##### Extracted information
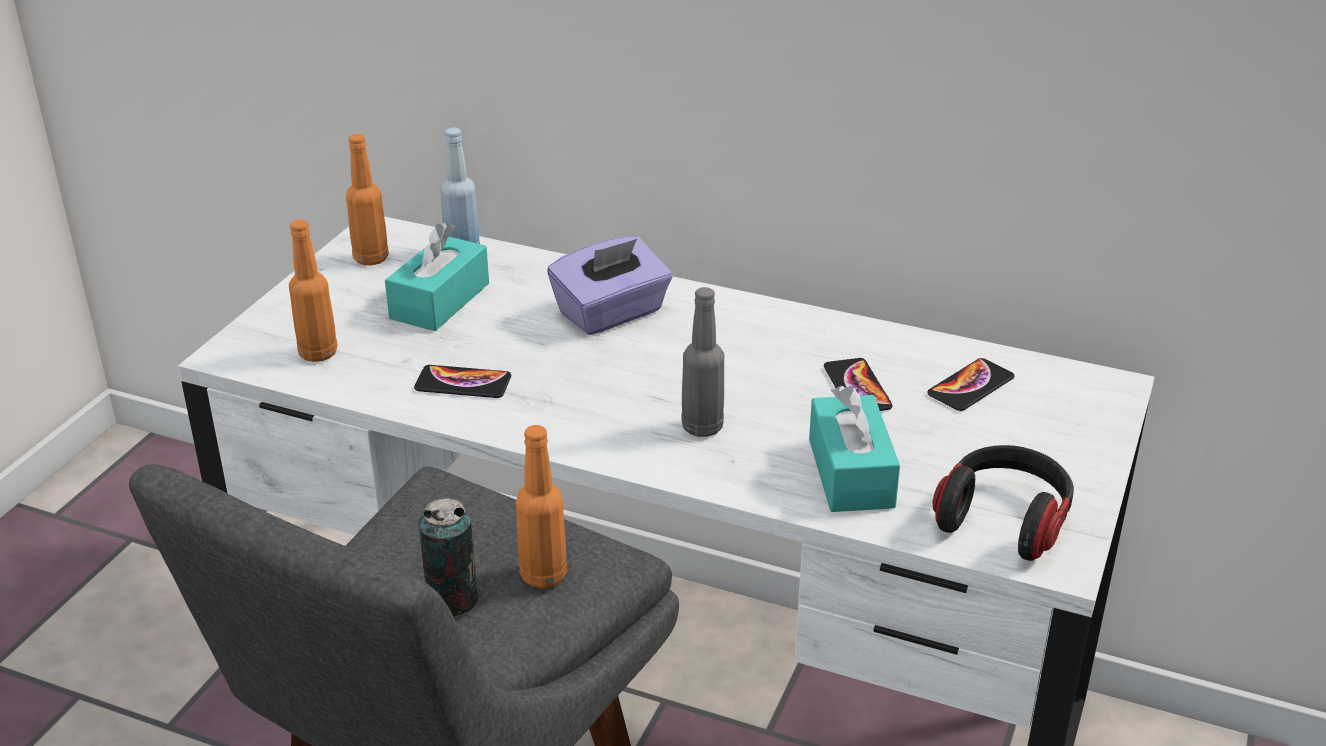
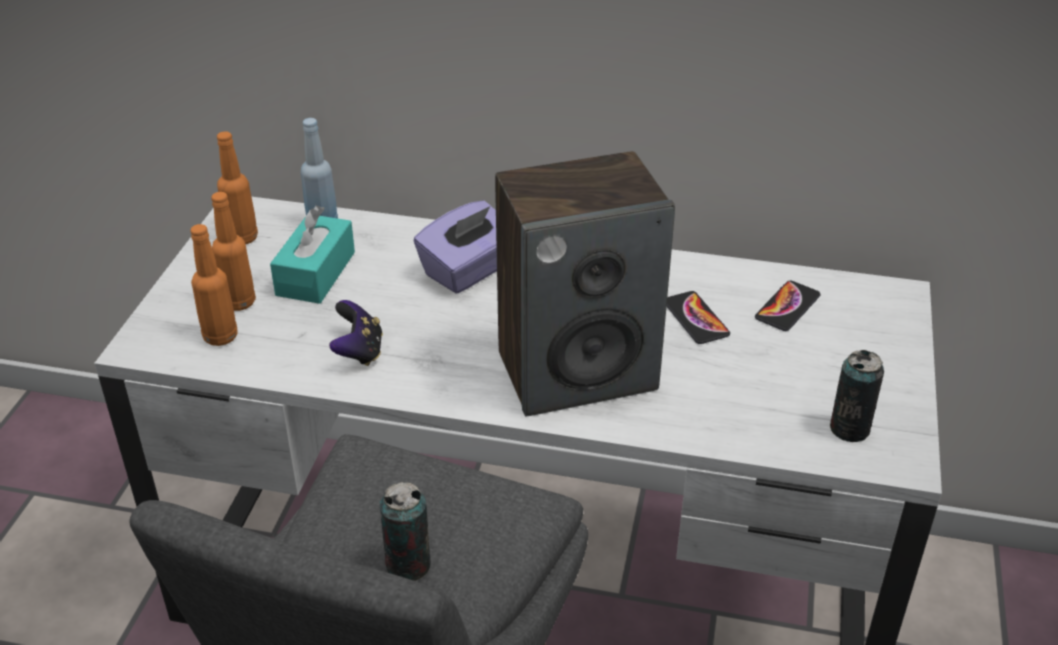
camera: 10 degrees left, 5 degrees up
phone [414,365,511,398] -> game controller [329,300,383,366]
orange bottle [516,425,567,588] -> orange bottle moved to [211,192,256,311]
grey bottle [682,287,725,437] -> speaker [495,151,675,416]
turquoise tissue box [809,386,900,512] -> none
headphones [933,445,1074,561] -> can [830,350,884,442]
##########
Work task
What lines in the entries above include the string "bottle"? Return each one.

Answer area
orange bottle [516,425,567,588] -> orange bottle moved to [211,192,256,311]
grey bottle [682,287,725,437] -> speaker [495,151,675,416]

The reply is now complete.